His eyes don’t leave mine.
“I don’t need perfect, Evie,” he says. “I just needhonest.”
“I’m trying.”
“I know.”
Suddenly, like gravity doesn’t apply—his hand slides across the bench and wraps around mine. His grip is firm. Grounding. No expectations. No performance. Just heat and steadiness and a promise not spoken, only felt.
My heart stumbles.
We sit there, quiet, the wheel rocking gently in the breeze, the whole world spilling gold and lavender around us. I can feel every point of contact—his fingers curled around mine, the pulse in his wrist, the warmth bleeding from his skin to mine like an anchor.
I rest my head lightly on his shoulder.
He doesn’t move.
Doesn’t breathe differently.
Just lets me lean.
And for once, I don’t feel like I’m falling.
I feel held.
CHAPTER 18
AERON
The drawer fights me.
Wood swollen from years of salt air and second thoughts, it scrapes open like it’s warning me. I kneel in front of it anyway, fingertips dragging along the edges like I’m handling something alive. Which, in a way, I am.
Inside, the past.
Not metaphorical—literal. Torn corners of letters never sent. Ticket stubs from that lighthouse concert series Evie used to drag me to. A lock of baby-fine hair wrapped in thread. Photos, warped from time and humidity. Her handwriting, too casual to be careless, sprawled on the back of a coaster I once carried in my wallet until the ink bled clean off.

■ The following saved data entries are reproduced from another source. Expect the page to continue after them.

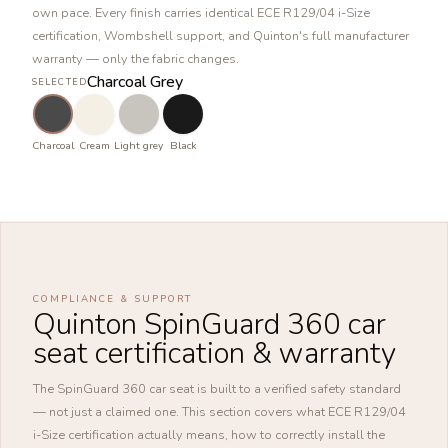
own pace. Every finish carries identical ECE R129/04 i-Size
certification, Wombshell support, and Quinton's full manufacturer
warranty — only the fabric changes.
Charcoal Grey
SELECTED
Charcoal
Cream
Light grey
Black
COMPLIANCE & SUPPORT
Quinton SpinGuard 360 car
seat certification & warranty
The SpinGuard 360 car seat is built to a verified safety standard
— not just a claimed one. This section covers what ECE R129/04
i-Size certification actually means, how to correctly install the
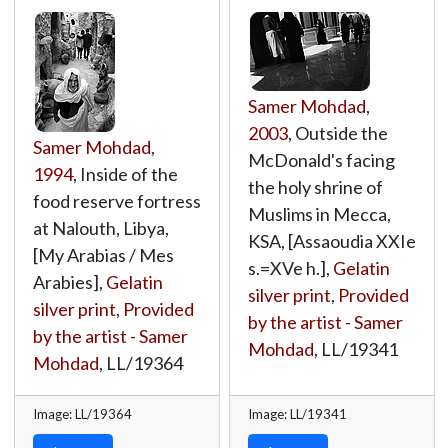
Samer Mohdad
,
2003
, Outside the
Samer Mohdad
,
McDonald's facing
1994
, Inside of the
the holy shrine of
food reserve fortress
Muslims in Mecca,
at Nalouth, Libya,
KSA, [Assaoudia XXIe
[My Arabias / Mes
s.=XVe h.],
Gelatin
Arabies],
Gelatin
silver print
,
Provided
silver print
,
Provided
by the artist - Samer
by the artist - Samer
Mohdad
,
LL/19341
Mohdad
,
LL/19364
Image: LL/19364
Image: LL/19341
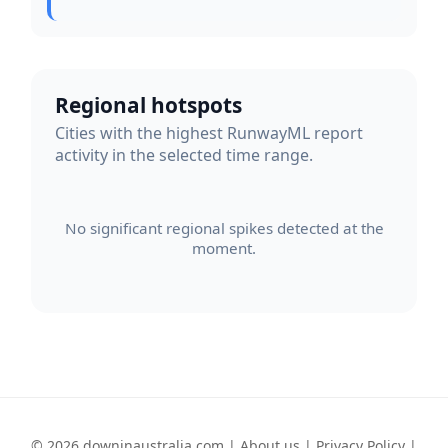
Regional hotspots
Cities with the highest RunwayML report
activity in the selected time range.
No significant regional spikes detected at the
moment.
© 2026 downinaustralia.com |
About us
|
Privacy Policy
|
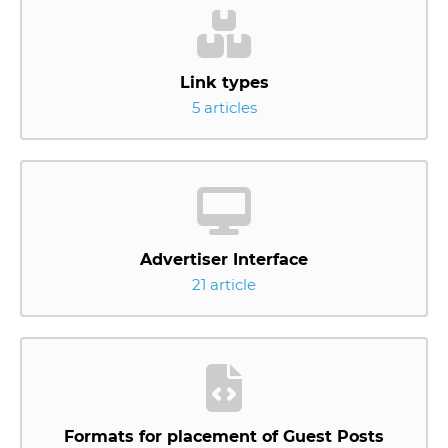
Link types
5 articles
Advertiser Interface
21 article
Formats for placement of Guest Posts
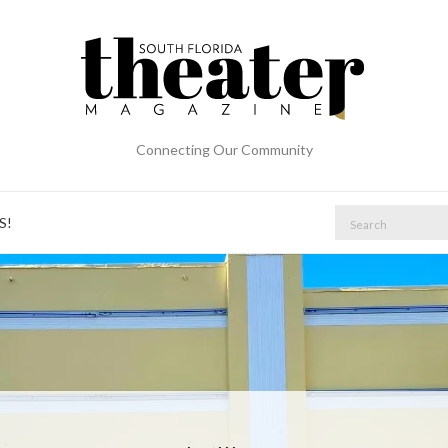
Connecting Our Community
S!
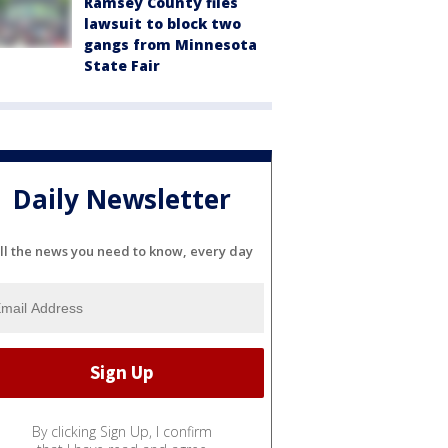
Ramsey County files
lawsuit to block two
gangs from Minnesota
State Fair
Daily Newsletter
ll the news you need to know, every day
By clicking Sign Up, I confirm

And tonight, something new.
A photograph.
Unframed. No note. Just left quietly in the pocket of my coat like a dare she didn’t want to voice.
It’s of me—unaware, profile half-shadowed, the docks behind me a blur of grays and soft light. I’m not looking at the camera. I’m not looking at anything, really. Caught mid-thought. There’s tension in my shoulders. Lines near my eyes I hadn’t noticed before. I look older. Harder. Still.
But also… rooted. Present.
Like someone who hasn’t run in a long time.
I trace the edge with my thumb. Then, without hesitation, I set it on top of the pile.
The drawer could close. I could let it. But instead I just sit there, heels planted on the old hardwood floor, listening to the storm brewing inside my own ribs.
There was a time I thought I’d burn all of it.